Teaneck–An inspiring and moving multimedia event observing Kristallnacht, the ‘Night of Broken Glass,’ was held Tuesday at Teaneck High School, with close to 300 students witnessing the testimony of two Holocaust survivors and their unique stories. The presentations by Ruth Goldman Tobias and Lisl Malkin were augmented with two accompanying short documentaries about their wartime experiences, with comments from the local teenage filmmakers who made the films. The survivors also took questions from the students about their experiences.
Four Tenafly High School students, all siblings from the same family, made it their mission to film stories from survivors, said Goldie Minkowitz, a long time Teaneck High School math teacher who volunteer directs the Jewish studies, Holocaust and Israel special programming at the school.
The Danzgers–Ben, Adam, Daniel and Georgia, joined the event, taking time from their school day in Tenafly, to explain how, when the older boys were in middle school, they made a film featuring four survivors that was shown at the Palm Beach Jewish Film Festival. However, they were unhappy with the technical quality of that film, so, in 2013, using Kickstarter for crowdfunding, Adam Danzger said they raised $7,000 to buy better equipment.
“It’s been 75 years since the war started, which means that the Holocaust survivors today are slowly diminishing,” said Danzger. “Our goal was to document the survivors still living today, so their stories will live on.”
All four Danzgers took turns introducing their films and indicated that they are part of their series called Generations of the Shoah. The films shown were of professional quality and were made with a high level of sensitivity and understanding.
Tobias’s began her story with her birth in 1940 in a bomb shelter in Milan. She survived with her mother in an Italian internment camp in Potenza and later, they lived in a barn in a small Italian town with no running water. Her father also escaped or bribed his way out of Italy’s only concentration camp and was reunited with them. Many times the residents of the internment camps were put on trains bound for Auschwitz, but due to the chaos and infamous disorganization of Italian train schedules, they were never sent away. “The trains always broke down. That is why we survived. This chaos was the reason why were were never sent to Auschwitz,” she told the students.

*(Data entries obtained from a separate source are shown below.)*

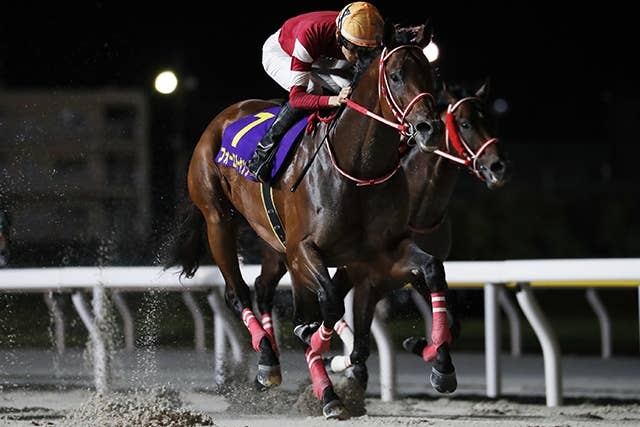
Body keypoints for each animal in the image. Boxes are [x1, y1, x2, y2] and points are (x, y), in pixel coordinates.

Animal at [165, 21, 450, 419]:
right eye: (395, 76)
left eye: (431, 74)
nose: (430, 129)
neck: (357, 169)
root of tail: (221, 119)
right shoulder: (304, 250)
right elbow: (327, 304)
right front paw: (323, 358)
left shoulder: (379, 254)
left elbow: (431, 269)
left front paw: (439, 364)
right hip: (218, 220)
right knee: (238, 293)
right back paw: (271, 362)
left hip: (274, 240)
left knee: (266, 289)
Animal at [252, 79, 511, 392]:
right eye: (465, 123)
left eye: (491, 120)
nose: (498, 166)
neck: (419, 206)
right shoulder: (366, 268)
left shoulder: (406, 268)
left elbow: (451, 321)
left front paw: (424, 350)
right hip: (279, 252)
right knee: (263, 287)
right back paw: (271, 361)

The second film told Malkin’s story. She was born in Vienna in 1925 to an upper middle class household. She described her upbringing as privileged, and watched her life descend into the horrors of the war. She described the days and weeks she spent in Czechoslovakia, trying to get papers from the Gestapo so she could catch the train for a Kindertransport to England that her mother had arranged. She read the students several dramatic scenes about her encounters with the Gestapo from her memoir, An Interrupted Life: A Holocaust Survivor’s Journey to Independence, published earlier this year.
The most important point Malkin made was that hate breeds violence. “Prejudice and tolerance, or intolerance, are learned. We are not born with that. So if you see it happening somewhere, tell people not to be vengeful. Prejudice and intolerance were two things that helped Hitler rise to power. And from that it continues on to hatred, to jealousy, to revenge, to violence and to genocide.”
Malkin charged the students with a task. “We are going to try to build a world without hate. That’s what you can do. Try to be accepting. Try to be tolerant. Love is always right. Hate is always wrong. And you kids, you are going to be grownups, adults very soon, and you will have a powerful voice, very soon. So use it,” she said.
Teaneck resident Pearl Markovitz has been working as a volunteer Holocaust educator with Minkowitz for over four years, and shared that the school now holds more than 600 volumes about the Holocaust in its library. Markovitz added that Teaneck High School Principal Dennis Heck has been supportive of the school's Holocaust programming and was in attendance with Superintendent of Schools Barbara Pinsak and other administrators and teachers.
Markovitz also noted that Teaneck High School is the first public high school in the US that is participating in the World Memory Project of the United States Holocaust Memorial Museum, compiling information from the Lodz Ghetto. Approximately 20 children are working on the project and are receiving senior class credit.